Jen herself performs fantastically as Maelle, delivering a performance that balances the perfect mix of youth exuberance but with a weight of maturity behind it, reflecting a world in which children are forced to grow up way too fast thanks to the Gommage, Maelle carrying the weight of being orphaned multiple times before she even reached sixteen, but still wanting to join the Expedition to try save her home.

Oh yeah, should probably explain the Gommage, which is the main inciting incident of the game.
In the distance, visible from Lumière, there is a monolith where a lone figure sits motionless for the majority of the time. A number is painted upon it, with the number “34” being visible at the start of the game. The figure is referred to as “The Paintress”, and every year she will paint a new number onto the monolith, decreasing by one each time. When she does, everyone above that number in age will vanish into a cloud of petals, being “Gommaged”, leaving behind friends, family, and loved ones of all description.
How the various denizens of Lumière react to the Gommage is rather realistic, with everyone taking a different approach on how to spend their final minutes. Some accept their fate with dignity and decorum, staying strong for those around them. Some choose to “enjoy life”, spending their last moments in the comforting embrace of their partners. Finally, some do not react well at all, taking to drinking and slamming the efforts of the Expeditions as pointless busywork when the Gommage keeps happening.
This is the first main exposure to what is the main theme of the game as a whole: the cycle of grief.
When I first started playing, my partner refused to tell me anything about the game except that it was “a game about grief”. Right from the beginning, you see how Lumière is a city that has been utterly traumatised by a regular cycle of grief – death is a constant, reoccurring factor for them, to the point that traditions around the Gommage have been established with almost everyone going to the harbour to mark their final moments.
But there is also a beautiful moment hiding in plain sight that is beautiful foreshadowing to this overarching theme, which I wish I got a bloody screenshot of but the transcript will have to do:
Sophie: “Sometimes I feel sorry for her.”
Gustave: “Who, the Paintress?”
Sophie: “Look at her. She looks sad. Maybe she’s a prisoner too. Stuck in the same cycle as us.”
On the first playthrough, you may have no idea what Sophie is talking about. As far as the player knows, the Paintress is responsible for the Gommage, and her constant cycle of death is all that both the player and the characters know.
But then you finish Act II, and become witness to the fantastic, if a bit divisive, twist that everything you have played through is in a painted world, with a family stuck in their own twisted cycle of grief being the main antagonist forces behind what is happening within what is now known as “The Canvas”.
The Paintress does not want to go through with the Gommage. With each passing year, her available supply of Chroma – the source of a painter’s power, diminishes thanks to the actions of the real Renoir, who is trying to force the Paintress out of the Canvas because she is his wife, choosing to stay in a fantasy world with a painted copy of her dead son at serious detriment to her own physical health.

- - -

Exercise requirements:
**a)** According to the review, what are the different ways the people of Lumière react to the Gommage? List each one.
**b)** Reproduce the part of the review starting at "How the various" and ending at "cycle of grief.".

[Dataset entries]
- - -

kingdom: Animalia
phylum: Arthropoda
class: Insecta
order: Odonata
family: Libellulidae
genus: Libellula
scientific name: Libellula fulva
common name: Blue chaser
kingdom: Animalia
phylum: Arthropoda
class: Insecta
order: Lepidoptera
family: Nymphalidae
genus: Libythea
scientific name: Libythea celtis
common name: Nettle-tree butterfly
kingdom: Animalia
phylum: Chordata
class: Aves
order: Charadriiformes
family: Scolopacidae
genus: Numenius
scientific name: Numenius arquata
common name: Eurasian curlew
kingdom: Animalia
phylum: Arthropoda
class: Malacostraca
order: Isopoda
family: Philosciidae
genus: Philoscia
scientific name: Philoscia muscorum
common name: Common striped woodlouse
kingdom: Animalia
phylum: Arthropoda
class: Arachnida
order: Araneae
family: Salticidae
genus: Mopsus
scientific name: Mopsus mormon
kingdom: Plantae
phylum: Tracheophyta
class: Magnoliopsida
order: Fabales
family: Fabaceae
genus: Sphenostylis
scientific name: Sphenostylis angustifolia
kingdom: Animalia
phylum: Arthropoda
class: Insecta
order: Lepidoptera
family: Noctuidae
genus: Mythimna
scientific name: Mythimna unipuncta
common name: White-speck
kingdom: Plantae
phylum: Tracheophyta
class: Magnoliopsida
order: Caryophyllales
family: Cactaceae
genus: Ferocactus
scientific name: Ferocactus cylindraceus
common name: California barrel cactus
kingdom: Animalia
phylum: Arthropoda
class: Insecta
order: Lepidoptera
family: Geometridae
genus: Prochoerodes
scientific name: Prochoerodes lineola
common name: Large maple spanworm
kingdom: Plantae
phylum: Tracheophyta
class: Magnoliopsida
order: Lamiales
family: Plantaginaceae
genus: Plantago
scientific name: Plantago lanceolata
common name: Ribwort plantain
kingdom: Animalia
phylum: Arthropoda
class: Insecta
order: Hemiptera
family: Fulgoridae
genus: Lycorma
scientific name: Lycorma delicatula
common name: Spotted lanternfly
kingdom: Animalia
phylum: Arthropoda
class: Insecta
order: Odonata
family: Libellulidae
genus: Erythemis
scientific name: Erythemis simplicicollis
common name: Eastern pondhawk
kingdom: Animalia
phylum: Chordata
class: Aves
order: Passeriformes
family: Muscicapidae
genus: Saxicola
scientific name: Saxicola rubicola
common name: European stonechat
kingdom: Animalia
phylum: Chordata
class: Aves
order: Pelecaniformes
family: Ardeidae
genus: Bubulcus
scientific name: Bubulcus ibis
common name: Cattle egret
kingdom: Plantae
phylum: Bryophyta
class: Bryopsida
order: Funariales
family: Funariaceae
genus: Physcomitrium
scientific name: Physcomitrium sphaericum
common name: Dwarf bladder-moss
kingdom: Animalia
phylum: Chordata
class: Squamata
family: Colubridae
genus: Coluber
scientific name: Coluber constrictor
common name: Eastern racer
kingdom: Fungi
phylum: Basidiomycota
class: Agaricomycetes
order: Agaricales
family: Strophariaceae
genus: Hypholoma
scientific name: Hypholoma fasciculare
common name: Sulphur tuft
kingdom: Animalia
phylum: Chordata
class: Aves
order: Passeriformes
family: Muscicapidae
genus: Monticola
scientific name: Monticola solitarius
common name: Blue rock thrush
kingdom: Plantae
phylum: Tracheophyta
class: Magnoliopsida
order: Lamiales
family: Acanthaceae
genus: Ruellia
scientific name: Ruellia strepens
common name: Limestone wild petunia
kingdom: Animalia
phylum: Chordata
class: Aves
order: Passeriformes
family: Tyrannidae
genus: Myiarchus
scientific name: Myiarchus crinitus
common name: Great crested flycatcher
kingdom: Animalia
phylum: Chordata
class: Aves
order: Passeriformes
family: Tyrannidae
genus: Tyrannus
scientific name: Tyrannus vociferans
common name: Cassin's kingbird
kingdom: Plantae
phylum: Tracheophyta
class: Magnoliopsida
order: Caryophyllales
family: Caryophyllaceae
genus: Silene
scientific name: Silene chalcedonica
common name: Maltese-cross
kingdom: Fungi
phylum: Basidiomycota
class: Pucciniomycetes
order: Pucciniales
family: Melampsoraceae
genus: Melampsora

- - -

Set of answers:
**a)**
- Some accept their fate with dignity and decorum, staying strong for those around them.
- Some choose to "enjoy life," spending their last moments in the comforting embrace of their partners.
- Some do not react well at all, taking to drinking and slamming the efforts of the Expeditions as pointless busywork.

**b)**
How the various denizens of Lumière react to the Gommage is rather realistic, with everyone taking a different approach on how to spend their final minutes. Some accept their fate with dignity and decorum, staying strong for those around them. Some choose to “enjoy life”, spending their last moments in the comforting embrace of their partners. Finally, some do not react well at all, taking to drinking and slamming the efforts of the Expeditions as pointless busywork when the Gommage keeps happening.
This is the first main exposure to what is the main theme of the game as a whole: the cycle of grief.